■ **WORK REQUEST**
Copy out the lines from the one containing "I'm after the" through the one containing "0.033491, 0.133602, 1.041811]]", swapping "camera details" for "camera parameters" and leaving everything else unchanged. Omit the pictures.

■ **DATA EXTRACTS**
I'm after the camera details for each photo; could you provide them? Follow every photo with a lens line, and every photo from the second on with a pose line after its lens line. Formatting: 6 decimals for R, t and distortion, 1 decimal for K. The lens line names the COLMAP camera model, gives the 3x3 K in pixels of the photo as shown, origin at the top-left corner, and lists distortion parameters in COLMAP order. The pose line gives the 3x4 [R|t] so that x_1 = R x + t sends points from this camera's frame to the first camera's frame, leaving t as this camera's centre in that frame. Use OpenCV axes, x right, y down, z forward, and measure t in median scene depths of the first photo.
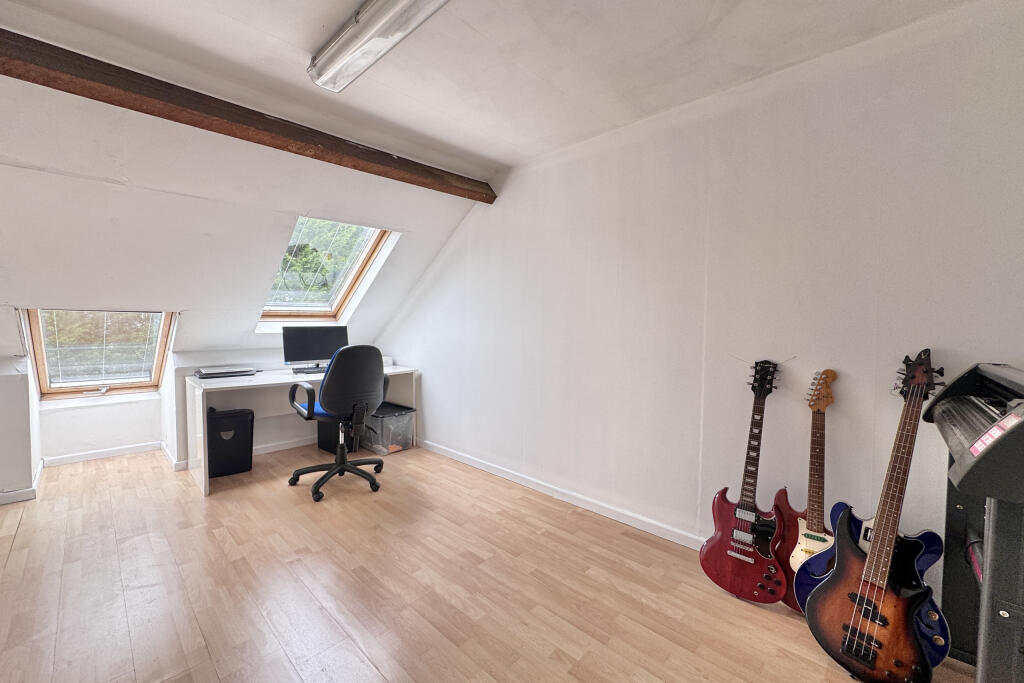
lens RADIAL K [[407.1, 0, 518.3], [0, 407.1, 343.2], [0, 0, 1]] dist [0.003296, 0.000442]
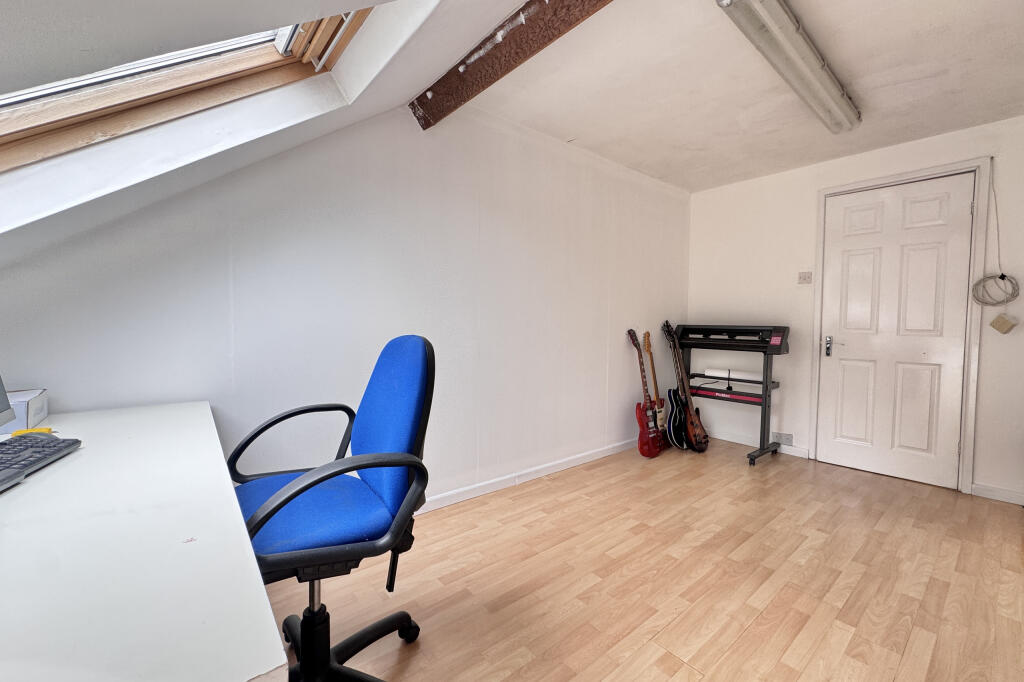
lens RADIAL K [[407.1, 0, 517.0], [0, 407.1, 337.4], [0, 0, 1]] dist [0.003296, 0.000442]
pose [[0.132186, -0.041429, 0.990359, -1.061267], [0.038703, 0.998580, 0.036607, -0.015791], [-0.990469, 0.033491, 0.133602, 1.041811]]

...

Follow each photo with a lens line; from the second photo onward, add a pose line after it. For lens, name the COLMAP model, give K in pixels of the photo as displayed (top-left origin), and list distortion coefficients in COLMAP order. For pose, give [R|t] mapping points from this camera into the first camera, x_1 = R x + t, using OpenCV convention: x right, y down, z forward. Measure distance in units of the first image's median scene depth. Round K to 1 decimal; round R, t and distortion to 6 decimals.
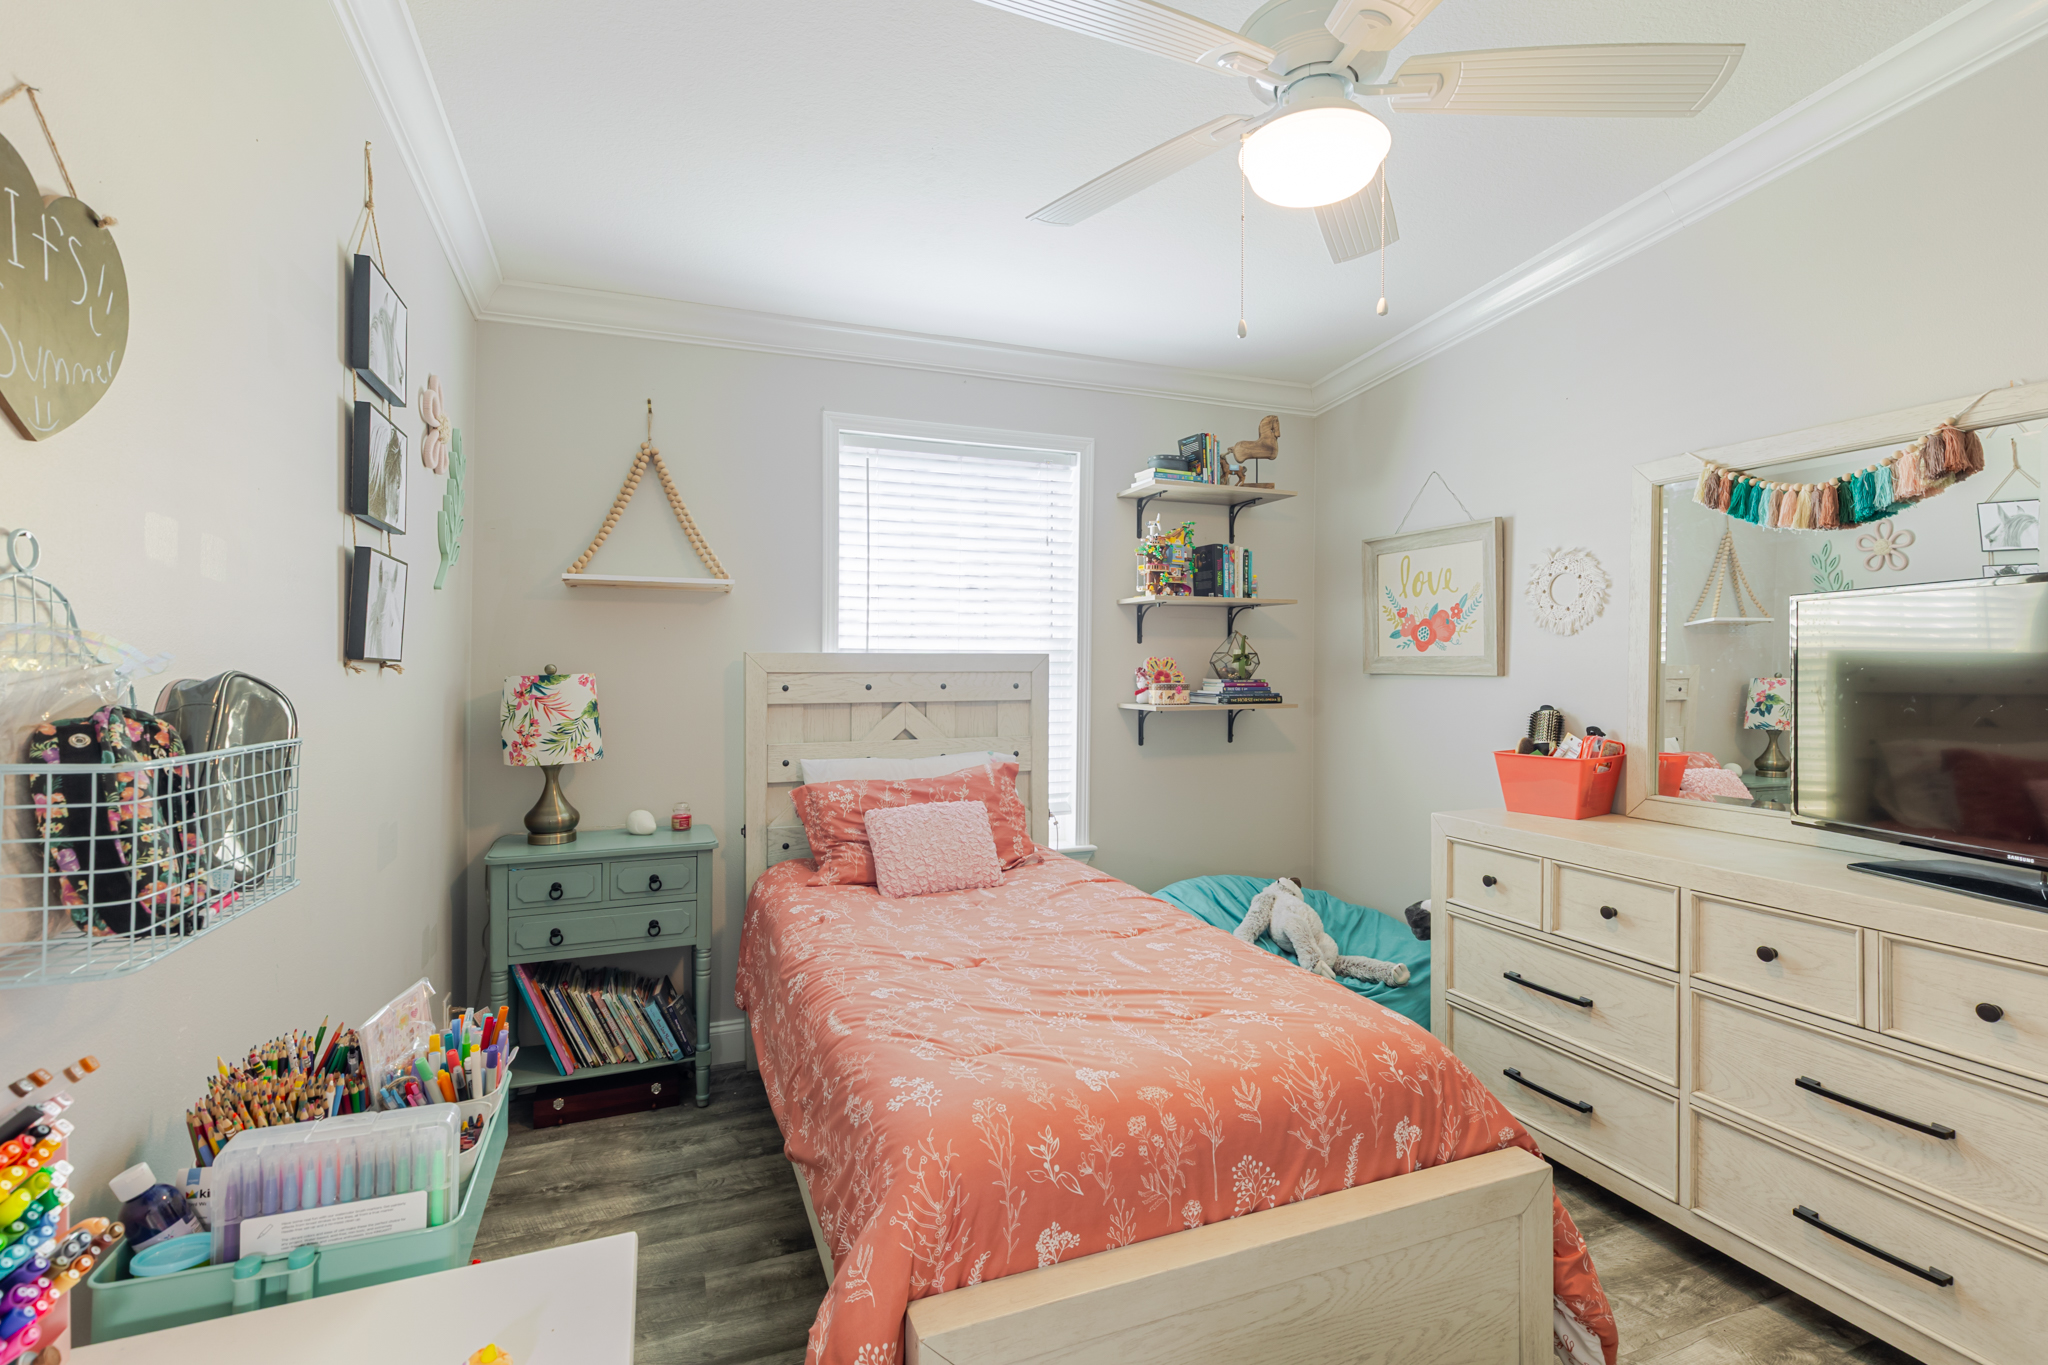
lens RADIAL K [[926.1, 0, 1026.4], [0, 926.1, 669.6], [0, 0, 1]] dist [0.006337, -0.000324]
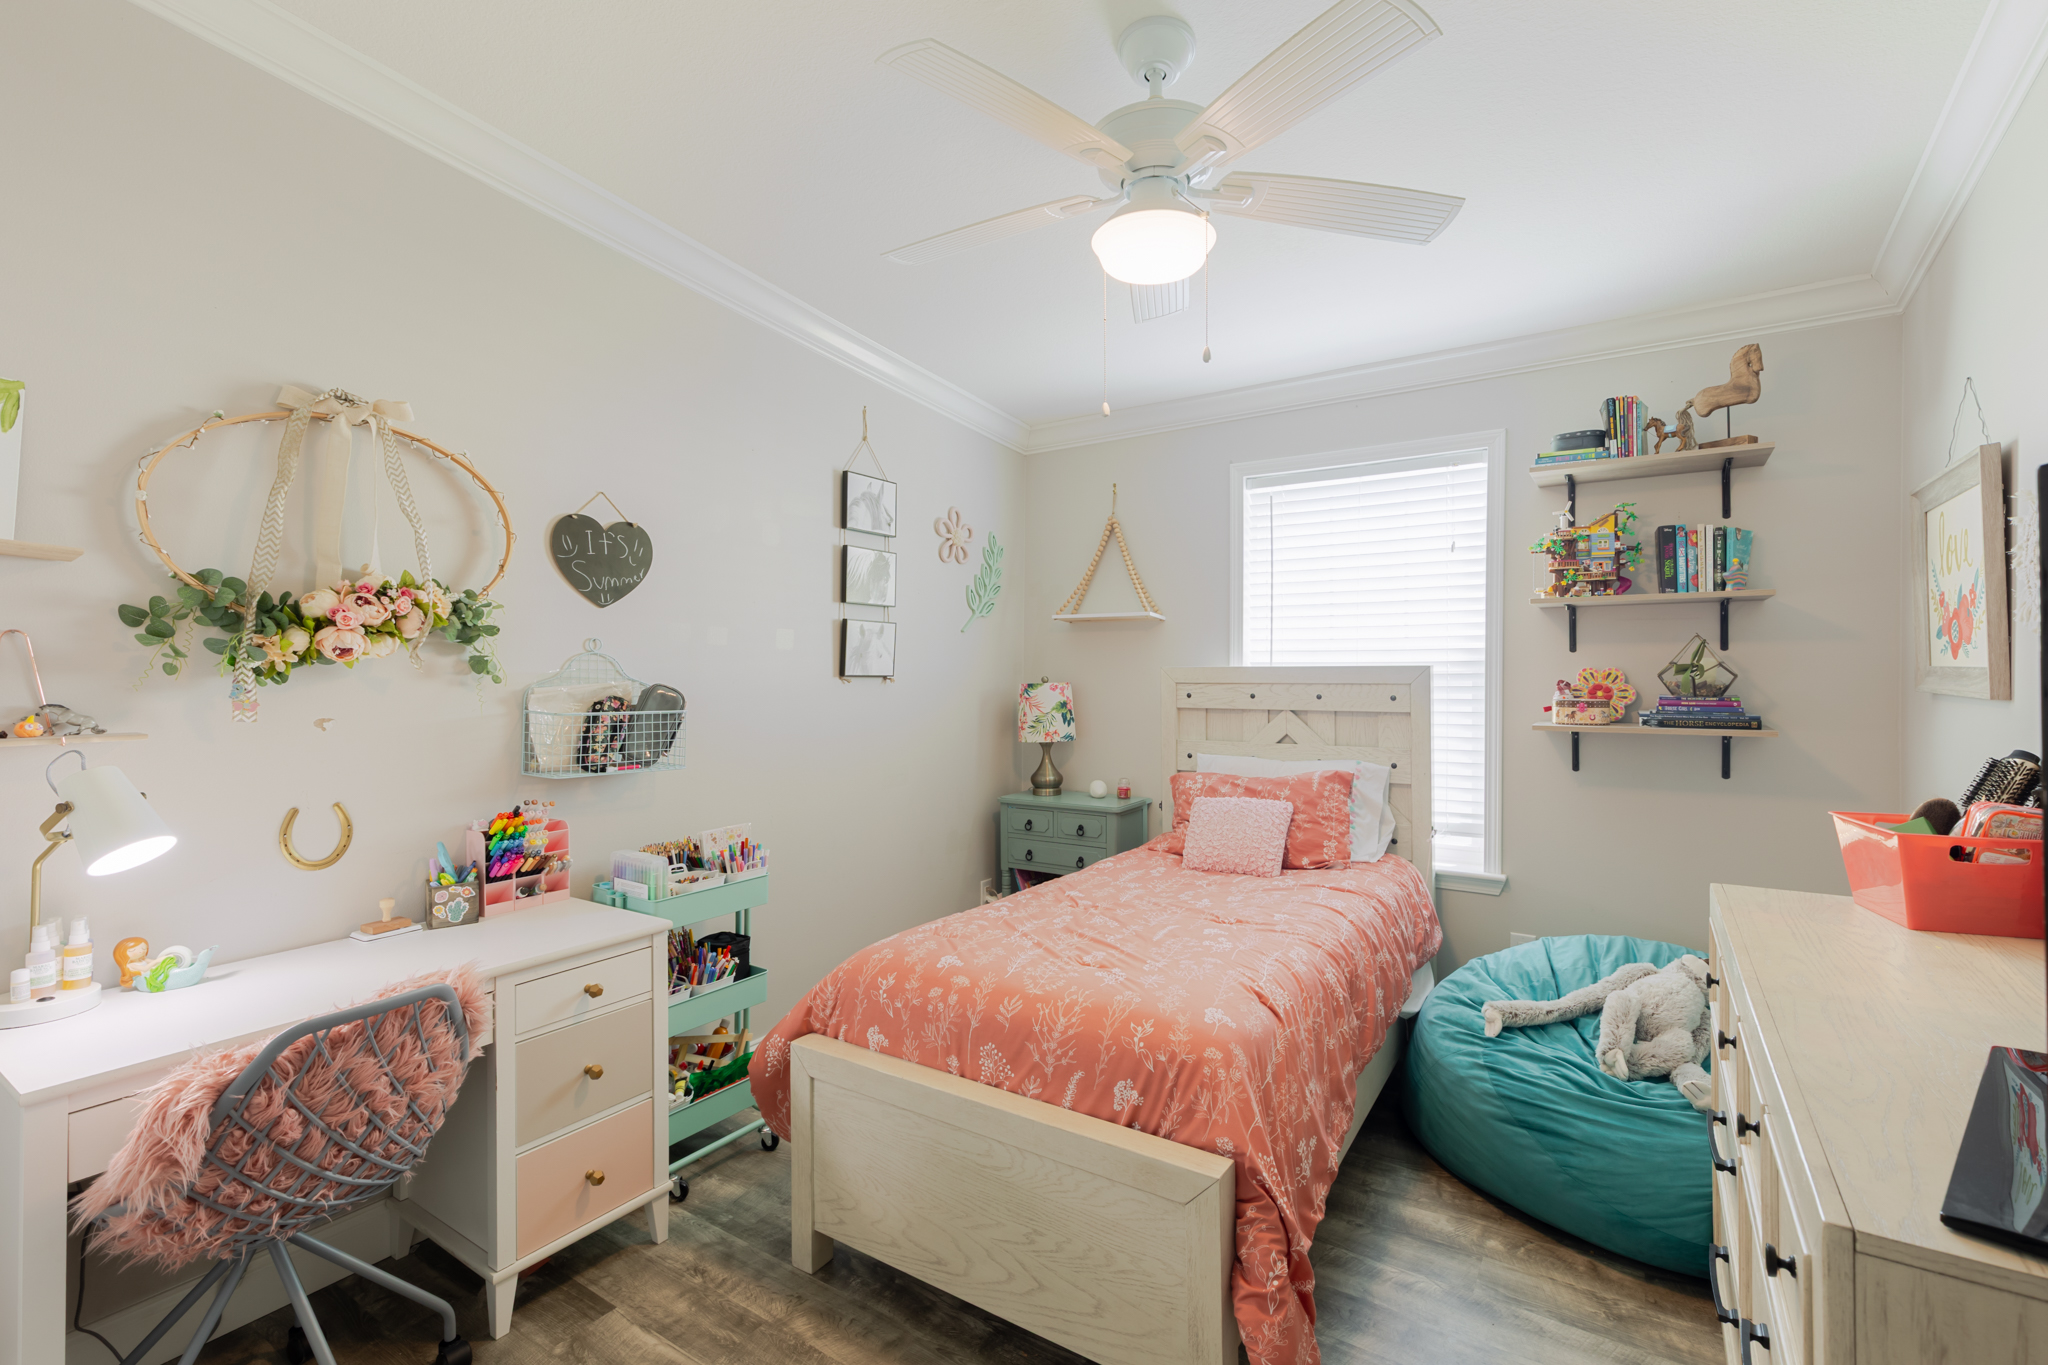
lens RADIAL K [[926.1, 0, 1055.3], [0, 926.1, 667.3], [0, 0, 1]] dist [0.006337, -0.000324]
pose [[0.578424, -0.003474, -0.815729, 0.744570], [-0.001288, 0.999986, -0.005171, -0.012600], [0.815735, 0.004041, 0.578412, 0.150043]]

■ **RESULT OF THIS EXERCISE**
I'm after the camera parameters for each photo; could you provide them? Follow every photo with a lens line, and every photo from the second on with a pose line after its lens line. Formatting: 6 decimals for R, t and distortion, 1 decimal for K. The lens line names the COLMAP camera model, gives the 3x3 K in pixels of the photo as shown, origin at the top-left corner, and lists distortion parameters in COLMAP order. The pose line gives the 3x4 [R|t] so that x_1 = R x + t sends points from this camera's frame to the first camera's frame, leaving t as this camera's centre in that frame. Use OpenCV axes, x right, y down, z forward, and measure t in median scene depths of the first photo.
lens RADIAL K [[407.1, 0, 518.3], [0, 407.1, 343.2], [0, 0, 1]] dist [0.003296, 0.000442]
lens RADIAL K [[407.1, 0, 517.0], [0, 407.1, 337.4], [0, 0, 1]] dist [0.003296, 0.000442]
pose [[0.132186, -0.041429, 0.990359, -1.061267], [0.038703, 0.998580, 0.036607, -0.015791], [-0.990469, 0.033491, 0.133602, 1.041811]]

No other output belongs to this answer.